Start of Supplied text
Script or Smart Rule to extract DOI from a PDF and add it to Custom Metadata?

I haven’t found anything for this in the forum, hence starting this new thread. I apologise if my search wasn’t thorough enough.

I would like to extract DOI numbers from the PDFs in my library and place that DOI into that document’s Custom Metadata Field.

The Script Crossref Lookup doesn’t seem to accomplish this. I have tried it with different files and the script found title and author(s), even keywords but no DOI.

Does anyone have an idea for a smart rule, maybe with regex or already have a script?

If the DOI can be identified unequivocally in the text, that should be possible with a regular expression. Can it?

That’s what I thought and I also found some expressions such as

/^10.\d{4,9}/[-._;()/:A-Z0-9]+$/i

but I am not proficient enough to apply this as a smart rule. Does anyone have any idea?

Smart rules & batch processing provide a DOI placeholder.

I am sorry, I am lost a bit/blind. Where can I find these in the Smart Rules and Batch Processing?
End of Supplied text
Start of Record excerpts
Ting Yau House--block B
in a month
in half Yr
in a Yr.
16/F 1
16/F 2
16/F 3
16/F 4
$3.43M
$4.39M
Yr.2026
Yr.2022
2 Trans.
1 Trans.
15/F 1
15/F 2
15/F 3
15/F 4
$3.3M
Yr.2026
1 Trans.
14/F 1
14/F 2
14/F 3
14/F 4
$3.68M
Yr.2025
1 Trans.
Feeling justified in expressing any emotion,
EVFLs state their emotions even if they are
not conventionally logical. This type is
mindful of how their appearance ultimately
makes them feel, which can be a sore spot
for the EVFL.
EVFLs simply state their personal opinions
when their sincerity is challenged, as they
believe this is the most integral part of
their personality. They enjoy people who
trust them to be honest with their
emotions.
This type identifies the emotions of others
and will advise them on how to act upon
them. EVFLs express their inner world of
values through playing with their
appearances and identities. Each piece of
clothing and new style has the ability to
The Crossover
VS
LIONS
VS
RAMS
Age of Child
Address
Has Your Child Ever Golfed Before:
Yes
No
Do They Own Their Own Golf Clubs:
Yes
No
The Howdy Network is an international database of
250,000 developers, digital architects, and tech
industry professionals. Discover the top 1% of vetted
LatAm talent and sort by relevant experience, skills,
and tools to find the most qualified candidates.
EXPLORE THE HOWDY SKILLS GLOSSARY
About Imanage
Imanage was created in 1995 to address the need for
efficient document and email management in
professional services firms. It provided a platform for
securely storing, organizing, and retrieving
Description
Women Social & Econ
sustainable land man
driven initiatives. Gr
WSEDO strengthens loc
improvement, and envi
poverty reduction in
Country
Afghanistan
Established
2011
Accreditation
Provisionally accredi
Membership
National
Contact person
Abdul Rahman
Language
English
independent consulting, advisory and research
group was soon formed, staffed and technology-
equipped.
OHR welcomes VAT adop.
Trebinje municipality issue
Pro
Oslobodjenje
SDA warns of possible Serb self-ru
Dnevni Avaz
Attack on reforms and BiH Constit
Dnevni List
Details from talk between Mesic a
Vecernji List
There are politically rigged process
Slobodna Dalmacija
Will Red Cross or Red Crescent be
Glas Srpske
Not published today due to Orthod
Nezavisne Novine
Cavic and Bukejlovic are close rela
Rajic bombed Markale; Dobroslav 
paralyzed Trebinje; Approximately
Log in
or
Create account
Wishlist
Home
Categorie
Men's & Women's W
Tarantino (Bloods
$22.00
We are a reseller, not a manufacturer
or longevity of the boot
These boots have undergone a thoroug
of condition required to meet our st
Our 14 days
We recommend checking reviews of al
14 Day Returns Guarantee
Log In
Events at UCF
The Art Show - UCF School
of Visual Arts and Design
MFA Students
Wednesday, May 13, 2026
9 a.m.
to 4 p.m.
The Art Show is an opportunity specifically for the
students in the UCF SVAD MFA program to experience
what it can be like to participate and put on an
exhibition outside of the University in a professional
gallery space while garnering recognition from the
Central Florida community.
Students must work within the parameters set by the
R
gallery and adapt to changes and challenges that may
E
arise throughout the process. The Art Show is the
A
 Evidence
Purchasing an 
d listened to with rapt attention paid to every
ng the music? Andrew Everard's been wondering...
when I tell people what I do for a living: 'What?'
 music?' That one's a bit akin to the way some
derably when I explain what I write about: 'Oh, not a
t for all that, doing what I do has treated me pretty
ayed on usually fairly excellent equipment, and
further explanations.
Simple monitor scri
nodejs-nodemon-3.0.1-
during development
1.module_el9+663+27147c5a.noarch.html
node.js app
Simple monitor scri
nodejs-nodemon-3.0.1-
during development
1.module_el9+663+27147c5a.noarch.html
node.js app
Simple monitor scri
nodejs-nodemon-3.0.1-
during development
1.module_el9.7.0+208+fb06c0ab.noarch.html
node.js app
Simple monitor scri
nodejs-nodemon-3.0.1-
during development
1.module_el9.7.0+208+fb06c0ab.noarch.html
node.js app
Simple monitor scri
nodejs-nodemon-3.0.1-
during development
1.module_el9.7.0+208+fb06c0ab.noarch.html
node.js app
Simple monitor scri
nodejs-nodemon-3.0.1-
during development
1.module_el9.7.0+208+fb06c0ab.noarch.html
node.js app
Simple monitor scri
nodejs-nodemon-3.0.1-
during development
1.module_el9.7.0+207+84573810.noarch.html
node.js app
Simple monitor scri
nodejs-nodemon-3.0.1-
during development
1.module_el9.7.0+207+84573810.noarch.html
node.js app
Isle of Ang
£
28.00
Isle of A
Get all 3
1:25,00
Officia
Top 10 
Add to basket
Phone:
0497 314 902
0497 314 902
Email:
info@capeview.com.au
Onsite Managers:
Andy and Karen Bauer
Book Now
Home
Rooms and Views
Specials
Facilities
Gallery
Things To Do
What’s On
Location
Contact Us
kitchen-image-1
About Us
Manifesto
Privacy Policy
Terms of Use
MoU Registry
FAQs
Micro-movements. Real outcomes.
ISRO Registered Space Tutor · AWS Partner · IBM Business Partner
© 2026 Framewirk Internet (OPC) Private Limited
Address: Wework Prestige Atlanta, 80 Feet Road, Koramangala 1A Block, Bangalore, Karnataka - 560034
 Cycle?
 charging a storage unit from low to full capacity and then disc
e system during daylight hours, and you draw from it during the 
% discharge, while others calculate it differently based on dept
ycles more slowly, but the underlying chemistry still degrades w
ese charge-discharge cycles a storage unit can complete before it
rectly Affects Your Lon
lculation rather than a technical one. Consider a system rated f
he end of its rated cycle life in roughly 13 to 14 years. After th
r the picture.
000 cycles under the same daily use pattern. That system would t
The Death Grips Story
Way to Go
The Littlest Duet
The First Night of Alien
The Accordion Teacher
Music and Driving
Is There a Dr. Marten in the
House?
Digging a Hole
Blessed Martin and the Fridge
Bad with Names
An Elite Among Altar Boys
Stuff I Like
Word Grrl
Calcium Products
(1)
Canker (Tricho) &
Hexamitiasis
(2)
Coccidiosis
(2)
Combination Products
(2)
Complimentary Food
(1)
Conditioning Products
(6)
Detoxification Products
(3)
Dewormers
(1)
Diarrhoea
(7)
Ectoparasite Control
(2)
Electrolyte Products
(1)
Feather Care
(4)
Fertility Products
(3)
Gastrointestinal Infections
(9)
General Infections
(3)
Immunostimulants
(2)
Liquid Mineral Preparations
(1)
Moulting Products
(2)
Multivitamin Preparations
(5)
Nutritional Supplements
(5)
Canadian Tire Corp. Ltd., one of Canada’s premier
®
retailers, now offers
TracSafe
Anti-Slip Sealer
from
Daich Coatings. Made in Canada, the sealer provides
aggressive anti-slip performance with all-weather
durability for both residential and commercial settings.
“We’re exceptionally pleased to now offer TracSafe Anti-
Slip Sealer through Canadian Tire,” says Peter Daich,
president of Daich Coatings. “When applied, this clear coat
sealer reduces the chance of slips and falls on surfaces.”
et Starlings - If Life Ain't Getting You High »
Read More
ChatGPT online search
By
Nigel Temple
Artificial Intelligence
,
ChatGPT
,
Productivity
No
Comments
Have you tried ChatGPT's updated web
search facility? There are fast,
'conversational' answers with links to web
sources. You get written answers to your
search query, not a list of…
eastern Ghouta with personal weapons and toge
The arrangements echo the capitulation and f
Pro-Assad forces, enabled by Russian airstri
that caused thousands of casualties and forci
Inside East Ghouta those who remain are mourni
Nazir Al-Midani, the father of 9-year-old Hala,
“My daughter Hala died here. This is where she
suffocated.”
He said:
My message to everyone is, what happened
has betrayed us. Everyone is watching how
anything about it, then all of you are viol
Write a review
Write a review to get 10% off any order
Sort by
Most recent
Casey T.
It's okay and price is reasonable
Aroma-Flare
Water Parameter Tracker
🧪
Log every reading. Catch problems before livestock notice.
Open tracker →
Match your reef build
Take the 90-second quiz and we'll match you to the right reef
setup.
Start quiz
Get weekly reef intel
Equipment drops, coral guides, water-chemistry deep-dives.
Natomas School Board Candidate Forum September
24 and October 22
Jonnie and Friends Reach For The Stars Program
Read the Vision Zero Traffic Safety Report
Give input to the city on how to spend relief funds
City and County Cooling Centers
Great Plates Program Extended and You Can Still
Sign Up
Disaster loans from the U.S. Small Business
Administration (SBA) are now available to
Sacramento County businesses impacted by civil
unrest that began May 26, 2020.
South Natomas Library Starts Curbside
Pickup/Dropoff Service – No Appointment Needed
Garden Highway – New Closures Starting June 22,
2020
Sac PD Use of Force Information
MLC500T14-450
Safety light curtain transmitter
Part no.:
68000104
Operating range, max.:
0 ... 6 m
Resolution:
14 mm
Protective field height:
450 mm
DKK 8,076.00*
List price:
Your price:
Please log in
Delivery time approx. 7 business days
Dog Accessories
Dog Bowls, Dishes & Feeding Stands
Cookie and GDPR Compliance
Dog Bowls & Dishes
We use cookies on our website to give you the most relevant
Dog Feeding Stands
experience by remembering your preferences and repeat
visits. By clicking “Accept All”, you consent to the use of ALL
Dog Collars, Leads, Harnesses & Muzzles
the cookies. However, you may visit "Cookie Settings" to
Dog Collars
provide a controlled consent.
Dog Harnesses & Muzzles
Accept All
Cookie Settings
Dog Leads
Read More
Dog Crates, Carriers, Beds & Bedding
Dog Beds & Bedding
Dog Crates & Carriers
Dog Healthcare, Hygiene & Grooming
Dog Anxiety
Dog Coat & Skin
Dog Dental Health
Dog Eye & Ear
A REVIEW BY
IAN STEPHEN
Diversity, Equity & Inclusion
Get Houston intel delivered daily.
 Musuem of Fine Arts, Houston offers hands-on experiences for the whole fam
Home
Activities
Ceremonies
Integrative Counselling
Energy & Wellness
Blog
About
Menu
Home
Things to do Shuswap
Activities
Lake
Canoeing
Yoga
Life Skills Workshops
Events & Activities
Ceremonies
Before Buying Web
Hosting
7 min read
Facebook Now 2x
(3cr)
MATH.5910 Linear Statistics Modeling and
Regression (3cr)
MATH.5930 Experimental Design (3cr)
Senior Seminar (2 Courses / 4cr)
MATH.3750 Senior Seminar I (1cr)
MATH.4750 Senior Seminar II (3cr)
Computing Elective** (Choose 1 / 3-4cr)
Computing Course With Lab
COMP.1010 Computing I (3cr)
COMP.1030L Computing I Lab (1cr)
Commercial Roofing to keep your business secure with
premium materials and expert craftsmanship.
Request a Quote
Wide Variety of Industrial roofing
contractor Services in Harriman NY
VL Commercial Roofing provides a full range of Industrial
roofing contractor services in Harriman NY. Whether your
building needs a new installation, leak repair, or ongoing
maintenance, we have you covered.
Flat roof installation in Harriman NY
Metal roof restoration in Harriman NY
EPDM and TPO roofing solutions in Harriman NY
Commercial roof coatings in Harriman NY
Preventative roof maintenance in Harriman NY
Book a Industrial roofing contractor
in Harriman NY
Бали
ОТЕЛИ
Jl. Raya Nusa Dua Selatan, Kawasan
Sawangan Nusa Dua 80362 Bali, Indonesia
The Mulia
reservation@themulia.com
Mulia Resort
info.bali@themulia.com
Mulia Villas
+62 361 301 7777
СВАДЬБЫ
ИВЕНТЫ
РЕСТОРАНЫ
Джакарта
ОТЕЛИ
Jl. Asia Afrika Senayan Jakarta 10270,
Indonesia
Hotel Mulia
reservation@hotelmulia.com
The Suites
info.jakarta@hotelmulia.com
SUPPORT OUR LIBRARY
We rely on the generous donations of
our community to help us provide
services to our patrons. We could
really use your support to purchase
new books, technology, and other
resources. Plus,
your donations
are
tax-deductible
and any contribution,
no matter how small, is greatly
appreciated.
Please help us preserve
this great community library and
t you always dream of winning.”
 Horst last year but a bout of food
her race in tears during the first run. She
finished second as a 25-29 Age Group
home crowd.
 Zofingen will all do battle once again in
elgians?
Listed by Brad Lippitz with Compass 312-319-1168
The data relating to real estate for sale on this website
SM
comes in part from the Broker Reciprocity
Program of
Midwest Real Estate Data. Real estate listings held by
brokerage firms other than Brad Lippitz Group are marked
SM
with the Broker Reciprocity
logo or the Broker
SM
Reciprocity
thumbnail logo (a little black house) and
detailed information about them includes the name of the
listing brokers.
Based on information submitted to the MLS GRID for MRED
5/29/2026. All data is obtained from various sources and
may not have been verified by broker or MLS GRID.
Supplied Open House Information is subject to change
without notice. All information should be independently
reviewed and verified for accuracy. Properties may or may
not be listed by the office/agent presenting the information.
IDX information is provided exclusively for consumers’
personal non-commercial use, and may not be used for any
End of Record excerpts
Requirement A ▸
Answer these questions from the forum thread on extracting DOIs from PDFs:
(i) Which items did the Crossref Lookup script find when the poster tried it?
(ii) In which field does the poster want each document's DOI placed?
(iii) According to the thread, what do smart rules and batch processing provide?
Requirement B ▸
Resume the forum thread on extracting DOIs from PDFs, writing the next posts after its final question.

Task result A ▸
(i) Title, author(s) and keywords, but no DOI.
(ii) The document's Custom Metadata Field.
(iii) A DOI placeholder.

Task result B ▸
1 Like

In the menu to insert placeholders, e.g. accessible via the button in text fields or via the Insert Placeholder submenu of contextual menus.

oh, neat! I didn’t know it could be that easy!

A search for “PDF DOI” in the form might have enlightened you.

Okay, not so easy apparently. I tried it with the Abstract MD which is a multi line text type. Then I changed the DOI-meta data from identifier to single line text because apparently smart rules cannot change identifier-type custom metadata. Then in the smart rule I set "Change DOI"→ Document DOI Placeholder. No result, the DOI md-field stays empty. Any thoughts?

Probably. Thanks!